Enfin, la troisième partie, sans doute la plus consistante de l'ouvrage, s'intéresse aux transformations présentes et à venir pour ce qui concerne " les connaissances et les institutions de savoir ". Pour Olivier Le Deuff, les humanités digitales portent un message de rupture avec les paradigmes précédents. L'auteur les nomme "epokhe", concept dérivé de la philosophie de Husserl qui marque la " mise en parenthèse des valeurs et des connaissances admises qui peuvent être jugées inopportunes pour comprendre le monde actuel ". (p.116). Les changements sont multiples et concernent autant les personnes (enseignants, étudiants) que les apprentissages et les conditions de l'éducation. Allant dans la même orientation, Franck Cormerais considère que les humanités digitales sont porteuses de " nouvelles capacités de (ré)organisation du savoir " qui évoluent vers la transdisciplinarité qui implique " l'invention de nouveaux outils du savoir mais aussi une nouvelle position face à la connaissance ". (p.141). Les humanités digitales ouvrent la voie " à la troisième culture " qui allie " les sciences et les humanités, les logiciels et l'existentiel ". (p.141). Cela ne manque pas de poser la question des lieux de médiation. Olivier Le Deuff montre en quoi les métiers de la documentation et des bibliothèques vont devoir évoluer " dans une optique davantage collaborative ou tout au moins enrichie par des possibilités de production ou de conservation ". (p.148). Sylvain Machefert propose de réfléchir à une nouvelle place pour les bibliothèques à partir de l'exemple du service commun de documentation de Bordeaux Montaigne. Pour conclure et donner à voir le fil rouge qui relie l'ensemble des contributions de l'ouvrage, Olivier Le Deuff précise que les humanités digitales recèlent de grandes potentialités en permettant un " travail d'indexation et de facilitation d'accès à la connaissance, en s'ouvrant à un public plus large ". (p.164).
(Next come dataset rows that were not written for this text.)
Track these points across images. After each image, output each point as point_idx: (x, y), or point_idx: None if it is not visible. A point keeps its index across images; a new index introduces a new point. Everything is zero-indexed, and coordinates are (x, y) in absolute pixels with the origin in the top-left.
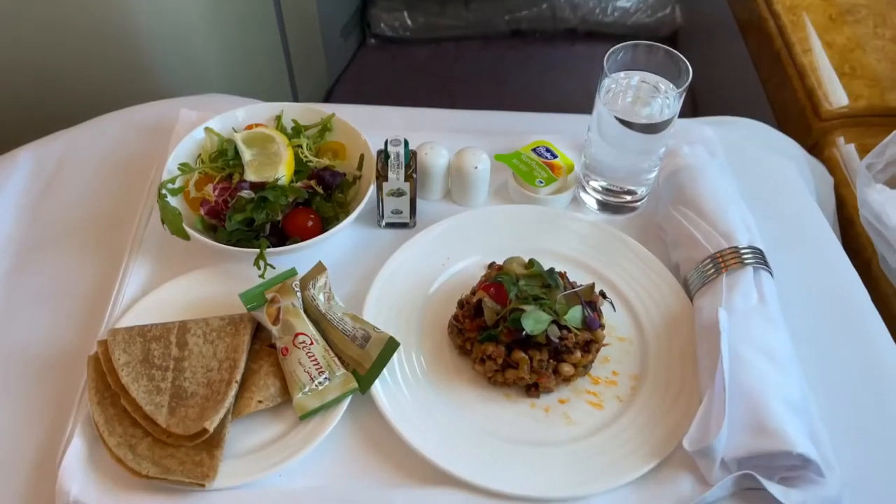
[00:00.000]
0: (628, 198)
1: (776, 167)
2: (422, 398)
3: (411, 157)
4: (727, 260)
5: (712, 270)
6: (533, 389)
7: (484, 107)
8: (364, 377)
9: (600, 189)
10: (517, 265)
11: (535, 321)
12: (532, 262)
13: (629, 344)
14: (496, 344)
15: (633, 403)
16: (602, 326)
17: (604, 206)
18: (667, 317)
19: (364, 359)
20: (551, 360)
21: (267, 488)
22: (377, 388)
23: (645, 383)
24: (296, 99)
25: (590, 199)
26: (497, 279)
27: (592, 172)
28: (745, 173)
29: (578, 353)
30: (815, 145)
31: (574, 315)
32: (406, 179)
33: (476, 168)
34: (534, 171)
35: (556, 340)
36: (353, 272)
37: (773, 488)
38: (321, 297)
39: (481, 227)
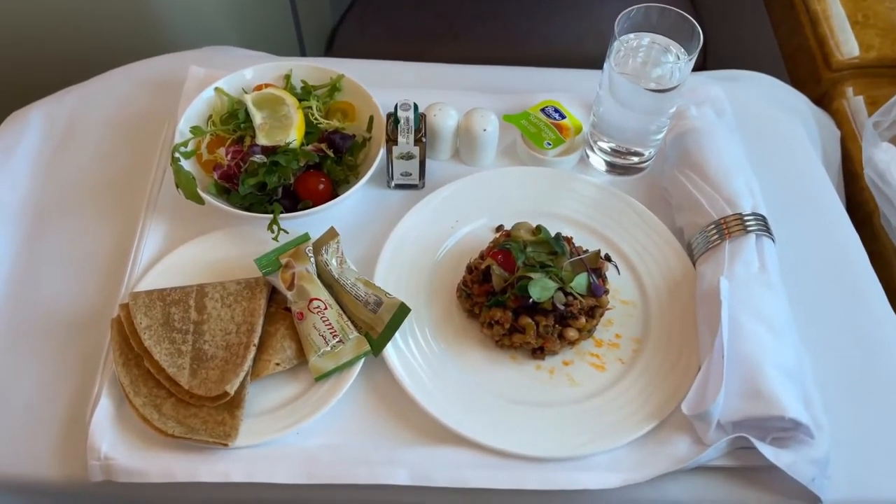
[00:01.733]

Préfacé par Milad Doueihi, observateur pionnier de la cité numérique et théoricien de la culture et des humanités digitales qui invitent à reconsidérer, les sciences humaines et sociales " identifiées en grande partie, au moins depuis la fin du XIXème siècle, par leur différence avec les sciences dites dures " (p.8), l'ouvrage coordonné par Olivier Le Deuff s'inscrit dans un mouvement en faveur de la diffusion, du partage et de la valorisation du savoir. Riche d'une dizaine de contributions issues pour la plupart de la recherche, il témoigne de la vitalité et de l'espérance que les humanités digitales portent depuis le début des années 2000. Sa lecture, comme l'indique Olivier Le Deuff, a pour but d'y voir plus clair et d'aller plus loin dans les " pratiques " et les " réflexions ". On ne saurait mieux dire. Spécialistes et néophytes sauront y puiser les éléments nécessaires à la compréhension de la société qui vient, celle des connaissances et du travail renouvelés par le dialogue avec l'informatique, le numérique et les sciences humaines et sociales.